Возможно, поэтому у меня закружилась голова?
Он молча разглядывал меня, странно потягивая носом и хмурясь. Только небритый кадык ходил ходуном, и смешно шевелились уши.
— Где болит, удалец? — проговорил наконец он голосом, словно в жаркий день напился ледяной воды. Отвел взгляд от моего лица, начал щупать мои руки, прошелся по ногам.
— Нога, — хрипло прошептала я, — правая, — добавила, боясь пошевелить пальцами пострадавшей ноги.
— Веселенькое дело, — откинул он прядь каштановых волос с лица. — А почему ты в женских туфлях? — посмотрел он с недоверием, покрутив в руках балетку, и подозрительно долго задержался взглядом на моей груди, взглянул на стройные бедра. Недоверчиво хмыкнул.
— Да, я не удалец, — с вызовом призналась я.
Кровь прилила к лицу, и в глазах появилась влага. Нога непроизвольно дернулась, и я скрипнула зубами.
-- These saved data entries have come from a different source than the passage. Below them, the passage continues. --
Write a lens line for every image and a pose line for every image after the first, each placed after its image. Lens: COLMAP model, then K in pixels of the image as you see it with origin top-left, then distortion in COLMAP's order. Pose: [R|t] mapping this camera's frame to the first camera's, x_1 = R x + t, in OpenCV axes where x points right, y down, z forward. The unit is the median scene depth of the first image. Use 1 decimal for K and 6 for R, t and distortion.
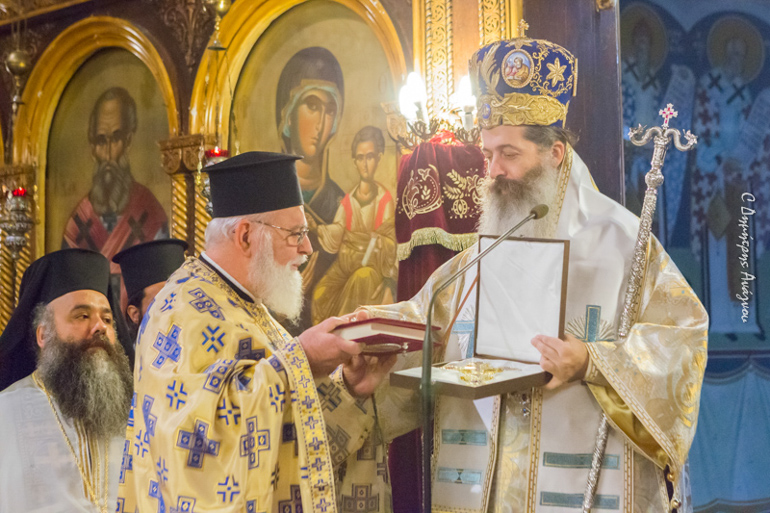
lens RADIAL K [[1490.0, 0, 385.6], [0, 1490.0, 255.5], [0, 0, 1]] dist [-0.201426, 0.000000]
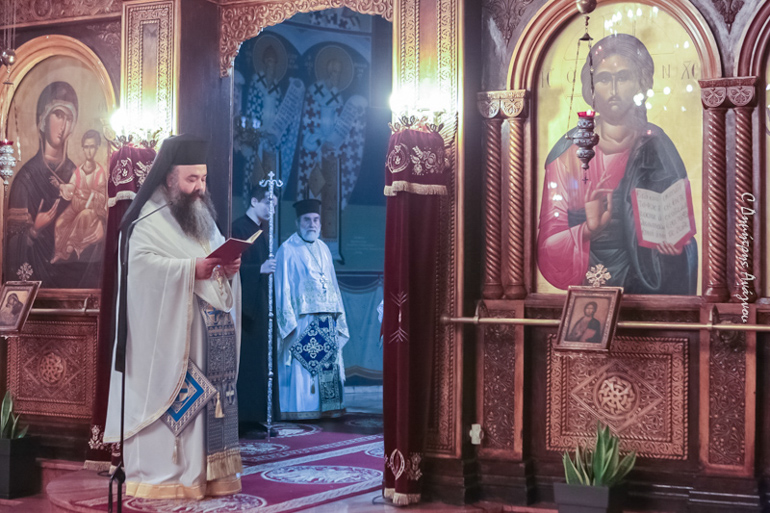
lens RADIAL K [[1323.1, 0, 387.8], [0, 1323.1, 251.9], [0, 0, 1]] dist [-0.084626, 0.000000]
pose [[0.971153, 0.029661, 0.236606, -0.033509], [-0.039429, 0.998550, 0.036655, -0.012039], [-0.235175, -0.044927, 0.970914, -0.575377]]
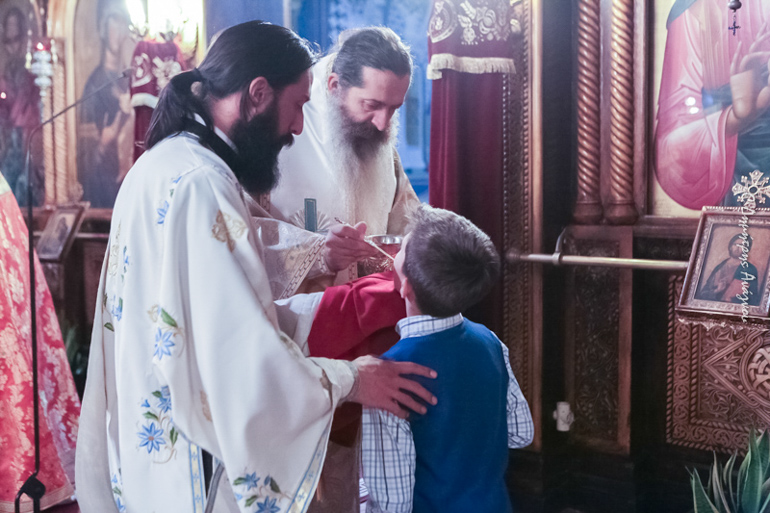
lens RADIAL K [[903.8, 0, 377.7], [0, 903.8, 253.7], [0, 0, 1]] dist [-0.020329, 0.000000]
pose [[0.999557, 0.000542, 0.029749, 0.195841], [-0.004765, 0.989845, 0.142070, 0.009267], [-0.029370, -0.142148, 0.989410, 0.005857]]
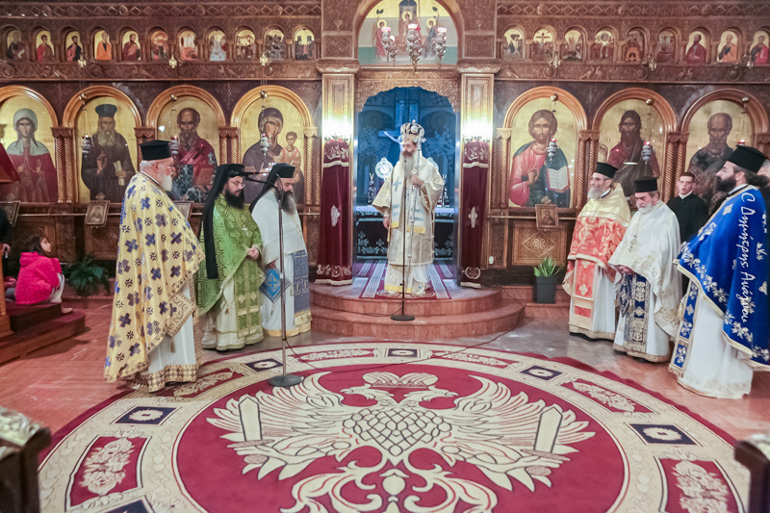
lens RADIAL K [[482.1, 0, 384.6], [0, 482.1, 257.9], [0, 0, 1]] dist [-0.053458, -0.000977]
pose [[0.776669, -0.042566, 0.628469, -0.587149], [-0.067349, 0.986384, 0.150039, 0.032569], [-0.626298, -0.158857, 0.763227, -0.159121]]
Немного замешкавшись, незнакомец снова перевел взгляд на ногу и снял другую туфельку. Подержал их в руках, сравнивая, ну или собираясь надеть их принцессе, так мне показалось, и сунул по карманам.
— Эй, куда… — возмутилась я громко, скрывая смущение. — Верните обувь! Мне нужно идти.
— С такой ногой? — покачал он головой. — С такой ногой вы никуда не пойдете, барышня, скорее, поползете.
Его руки, мягкие и теплые, коснулись больной ноги. На миг стало больно, а потом словно и не было ничего. По телу разлилась приятная нега. Захотелось снова закрыть глаза и насладиться новыми ощущениями. Таких у меня еще никогда не было.
Поколдовав над моей стопой, мужчина вернул обувь на место. Сделал непонятный знак рукой и отодвинулся.
— Можешь идти своими ножками, барышня! — кивнул он мне.
Глава 1
Ох, как же я сердилась на отца. И на братьев злилась тоже.
Это ж надо было такое надумать! Отправить меня на отбор невест в столицу!
Я для них, значит, как золушка все эти годы вела домашнее хозяйство вместе с нашей кухаркой Мартой: готовила, стирала, убирала дом, а они при первом же удобном случае решили от меня избавиться. Неблагодарные!
— Ой! Пышка тебя возьми!
Острая боль пронзила ногу. Ступать стало неловко. Кажется, я повредила стопу. Из глаз брызнули слезы. Только скорее от обиды и злости, а не от боли.
Надеть домашние парусиновые туфельки была плохая идея, но в них так легко бежалось, пока дорогу было видно.
Истоптанный светлеющий проселок вился тонкой лентой среди берез и осин, жаль, что мелкие камешки не заметны в темноте.
Ну ничего, скоро выйдет луна, и дорогу снова будет хорошо видно. Тогда и посмотрю, что случилось с моей ногой.
Я сцепила зубы и, прихрамывая, продолжила шагать дальше. Мысленно я ругала свое вероломное семейство и возмущалась несправедливому ко мне отношению со стороны отца.